RD: Well, the most immediately worrisome thing about the reaffirmation-of-Roe scenario is that the pro-life movement’s quest to subject abortion to restriction would in an important sense have failed. And that failure would obviously have stark consequences, in the form of tens if not hundreds of thousands of abortions in the United States every year that might have been prevented by the force of law had Roe been overturned.
For the long term, it also would leave the pro-life movement’s political strategy in a certain kind of disarray. I think the pro-life movement has made certain political and moral compromises in its alliance with the Republican Party, which is an inevitable part of politics, and in its alliance with Donald Trump, which I think has been a more extreme form of moral compromise. And to make those kinds of compromises and gain nothing would be a pretty sweeping defeat. I don’t know what exactly it would mean for the pro-life movement. I think that in the kind of circles that you and I move in—you know, sort of pseudo-intellectual conservatives . . .
DB: . . . not that there’s anything wrong with it . . .
RD: Meaning no offense to anyone! I define myself as a pseudo-intellectual conservative. But in those circles, it would clearly lead to a further radicalization, both against originalism as a theory of constitutional interpretation, and against small-L liberalism as something that conservatives should be trying to protect and defend. How defeat manifests itself in electoral politics, internal Republican coalition politics: all of those, I really have no idea.
DB: Really? Because that’s the next thing I was going to ask you about.
RD: Yeah, I don’t know. I mean, it certainly would manifest itself in some sort of grassroots anger against—well, assume in this scenario that it’s Kavanaugh and Roberts who joined the liberals. So it would manifest itself in an anger against them, against the Federalist Society, against inside-the-Beltway conservatives. But how that would then cash out in actual electoral politics? I don’t know.

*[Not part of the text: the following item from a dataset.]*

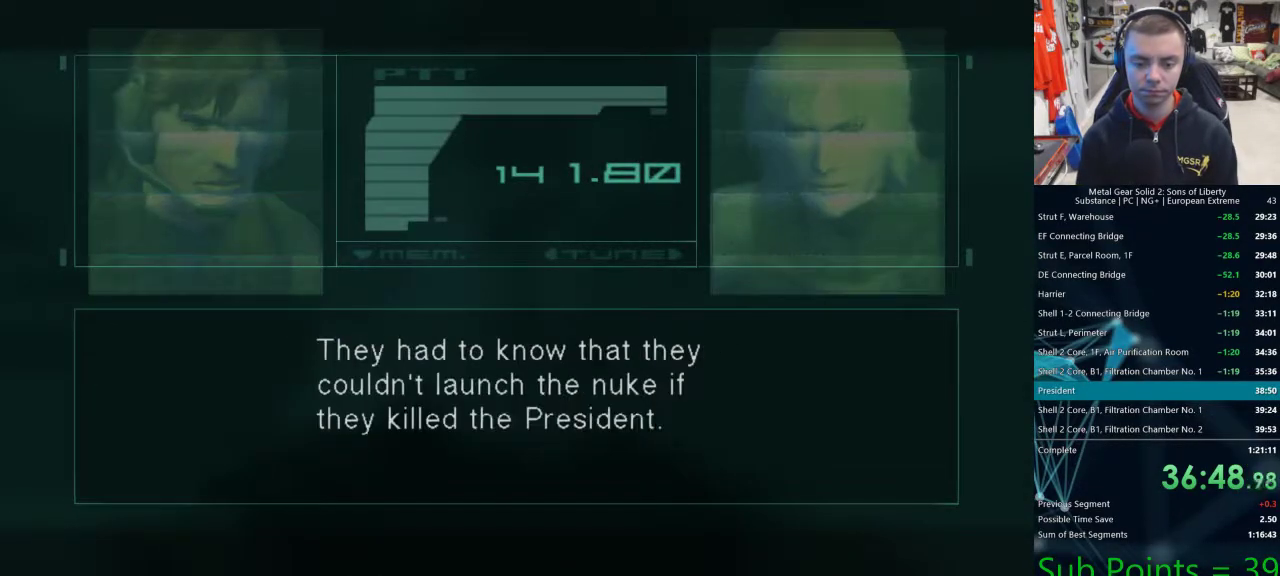
{"buttons": [], "left_stick": "center", "right_stick": "center", "events": []}
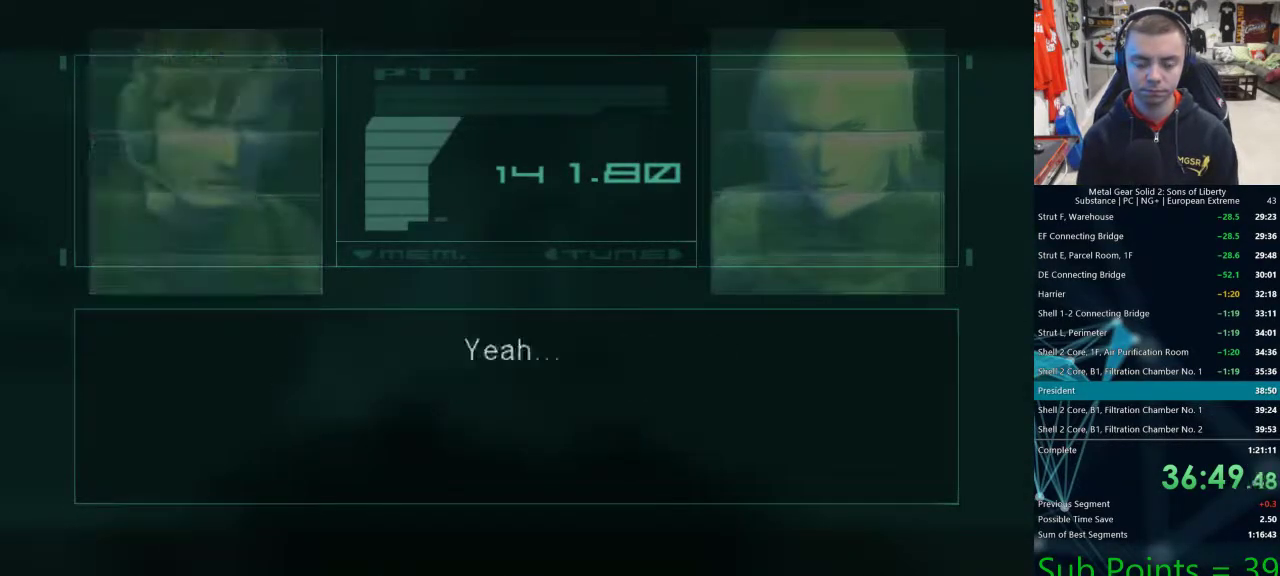
{"buttons": [], "left_stick": "center", "right_stick": "center", "events": []}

I think it’s pretty clear from watching Republican politics over the last decade that abortion has not been the primary motivator of any kind of grassroots insurgency within the party. There’s been a kind of general pro-life consensus, with some arguments about tactics and strategy. But there’s no equivalent of the kind of insurgencies that have happened around, first, deficits and spending in the Tea Party era, then immigration in the Trump era. I’m kind of skeptical that you would have some kind of immediate pro-life insurgency, explicitly against Republican politicians—who had, I guess, voted to confirm Brett Kavanaugh? I don’t really see how that realistically plays out as a mass mobilization phenomenon.
Instead, I think pro-life disillusionment would mostly manifest itself by feeding into the heightened feeling of alienation that is just a sort of defining feature of conservative politics these days. So you could imagine, you know, a sense of betrayal over abortion contributing to the appeal of certain QAnon-type theories about global elites. I can totally see that happening at some level that is hard to measure in opinion polls. But I think that kind of psycho-political effect is more likely than some sort of immediate, “You have to promise to impeach Kavanaugh if you’re a Republican primary candidate” campaign.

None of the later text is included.